Again, the dripping faucet. The soft exhalation of Deanna's breath. The short squeak of flesh against the copper tub as she adjust he position in the tub.
"That's what you've got?"
"That's what I've got," Kirk says.
"You're calling that a happy ending?
"Take it or leave it."
She pushes her way free of the water, standing there in a bath that now rises to the middle of her thighs. She is pale and beautiful and glorious in the candlelight. She reaches for a towel and works it back and forth along her shoulders.
"You sure I'm not the dead girl?"
He hesitates. He holds his breath.
"No," he says. "You're not."
And Deanna Sable chews on that while she finishes drying herself. He doesn't love her, he knows that, but there are so many ways he can change that. One story, one goddamn story, and he can slip away with her. He can disappear into the cracks, the little changes that occur between one story and the next.
And once again, he resists the urge. He tells himself its necessary. Someone has to endure. Someone has to remember.
"So," he says, "what do you think?"
Deanna's pale face breaks into a wary smile. "I'll take it," she says. "I guess it's happy enough."
The bath ends. It's time for bed.
This, too, has become part of the ritual: Deana Sable pulling on a bathrobe, Kirk collecting his empty beer bottles and putting them in the bin. She walks past him, making her way to their bedroom, and he takes a moment to notice the sway in her step. Her fingers and toes are pruned from so long in the bathwater, but she lights a fresh cigarette and smokes as she walks, the smell lingering in her wake like a trail for the lost to follow. Kirk stands at the bathroom doorway and breathes the cigarette smoke in. She wants him to follow her. He wants to follow.
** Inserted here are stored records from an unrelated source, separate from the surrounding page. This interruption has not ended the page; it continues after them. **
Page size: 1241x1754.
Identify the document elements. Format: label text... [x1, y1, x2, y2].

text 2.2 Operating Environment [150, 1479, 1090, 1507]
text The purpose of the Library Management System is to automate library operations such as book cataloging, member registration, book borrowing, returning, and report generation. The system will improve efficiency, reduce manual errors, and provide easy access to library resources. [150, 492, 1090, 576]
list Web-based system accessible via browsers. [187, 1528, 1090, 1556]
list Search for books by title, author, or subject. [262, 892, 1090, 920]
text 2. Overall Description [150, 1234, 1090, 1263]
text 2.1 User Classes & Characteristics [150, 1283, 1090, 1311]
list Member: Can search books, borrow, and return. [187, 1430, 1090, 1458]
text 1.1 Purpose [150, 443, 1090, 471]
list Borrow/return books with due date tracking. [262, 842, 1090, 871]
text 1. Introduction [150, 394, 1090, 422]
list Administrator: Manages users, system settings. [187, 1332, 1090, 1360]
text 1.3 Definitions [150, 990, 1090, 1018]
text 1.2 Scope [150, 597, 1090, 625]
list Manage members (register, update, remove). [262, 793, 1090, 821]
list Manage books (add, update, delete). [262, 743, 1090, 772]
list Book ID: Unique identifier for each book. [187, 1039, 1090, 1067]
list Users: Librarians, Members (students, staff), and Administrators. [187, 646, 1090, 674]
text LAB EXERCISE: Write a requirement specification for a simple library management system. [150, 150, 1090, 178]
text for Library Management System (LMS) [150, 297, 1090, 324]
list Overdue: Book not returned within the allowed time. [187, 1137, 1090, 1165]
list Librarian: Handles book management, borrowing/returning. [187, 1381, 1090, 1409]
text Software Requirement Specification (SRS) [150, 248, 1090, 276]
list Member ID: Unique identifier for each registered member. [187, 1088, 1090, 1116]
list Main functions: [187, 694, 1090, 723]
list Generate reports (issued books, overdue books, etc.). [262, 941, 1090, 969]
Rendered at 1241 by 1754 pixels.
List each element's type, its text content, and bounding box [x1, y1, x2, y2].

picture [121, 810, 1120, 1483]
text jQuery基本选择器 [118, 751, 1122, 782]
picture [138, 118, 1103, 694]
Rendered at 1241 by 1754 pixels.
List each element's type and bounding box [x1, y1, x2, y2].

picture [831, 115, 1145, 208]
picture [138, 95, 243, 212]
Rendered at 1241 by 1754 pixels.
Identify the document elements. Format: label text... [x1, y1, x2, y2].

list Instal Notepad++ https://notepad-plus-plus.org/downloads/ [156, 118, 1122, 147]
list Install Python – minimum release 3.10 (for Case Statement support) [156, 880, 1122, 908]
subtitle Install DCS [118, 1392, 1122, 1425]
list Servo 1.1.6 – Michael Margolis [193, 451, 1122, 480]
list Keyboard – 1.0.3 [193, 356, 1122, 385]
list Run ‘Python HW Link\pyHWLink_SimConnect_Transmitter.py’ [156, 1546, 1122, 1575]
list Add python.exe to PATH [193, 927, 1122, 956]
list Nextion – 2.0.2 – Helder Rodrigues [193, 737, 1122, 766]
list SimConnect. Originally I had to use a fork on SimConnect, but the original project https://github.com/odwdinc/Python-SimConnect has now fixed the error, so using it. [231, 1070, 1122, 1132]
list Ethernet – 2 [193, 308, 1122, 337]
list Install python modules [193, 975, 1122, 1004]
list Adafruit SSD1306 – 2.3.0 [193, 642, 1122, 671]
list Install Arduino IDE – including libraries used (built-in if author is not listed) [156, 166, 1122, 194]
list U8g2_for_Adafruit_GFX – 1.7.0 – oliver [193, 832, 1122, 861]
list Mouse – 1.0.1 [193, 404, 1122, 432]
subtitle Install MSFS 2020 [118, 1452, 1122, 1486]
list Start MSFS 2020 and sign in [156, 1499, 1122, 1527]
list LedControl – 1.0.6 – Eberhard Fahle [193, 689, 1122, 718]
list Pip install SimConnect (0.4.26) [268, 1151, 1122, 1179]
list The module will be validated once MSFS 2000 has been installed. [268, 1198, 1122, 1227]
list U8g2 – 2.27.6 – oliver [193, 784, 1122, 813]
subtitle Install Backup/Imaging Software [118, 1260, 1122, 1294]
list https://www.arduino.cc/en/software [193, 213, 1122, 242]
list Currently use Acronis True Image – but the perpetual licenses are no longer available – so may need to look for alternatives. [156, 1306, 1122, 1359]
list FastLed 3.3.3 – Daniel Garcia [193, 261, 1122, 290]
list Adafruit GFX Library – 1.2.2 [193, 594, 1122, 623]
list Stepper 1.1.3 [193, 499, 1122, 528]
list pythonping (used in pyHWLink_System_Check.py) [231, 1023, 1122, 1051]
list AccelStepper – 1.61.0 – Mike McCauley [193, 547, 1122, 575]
If he didn't feel so absent, if he could just be certain, if the clarity that comes with ritual didn't disappear so quickly once they left behind the steam and the mildewed tile.
He wants to follow, to believe she's still the Deanna he once knew. To make believe long enough to sustain him from Tuesday to Tuesday, from story to story until he finds one that works. To get through the minutes and hours that used to follow, the end of the ritual that was started by baths and stories.
And instead he sits there, waiting, wondering. Trusting the one place he knows to be true, the fulcrum from which his stories upset the world. He sits in the darkness and imagines the moments stretching out, seconds stretched to breaking point like an ancient rubber band.
He doesn't love Deanna Sable.
He repeats that, over and over, as he thinks about standing, about following her out into the world that reshapes itself after every tale.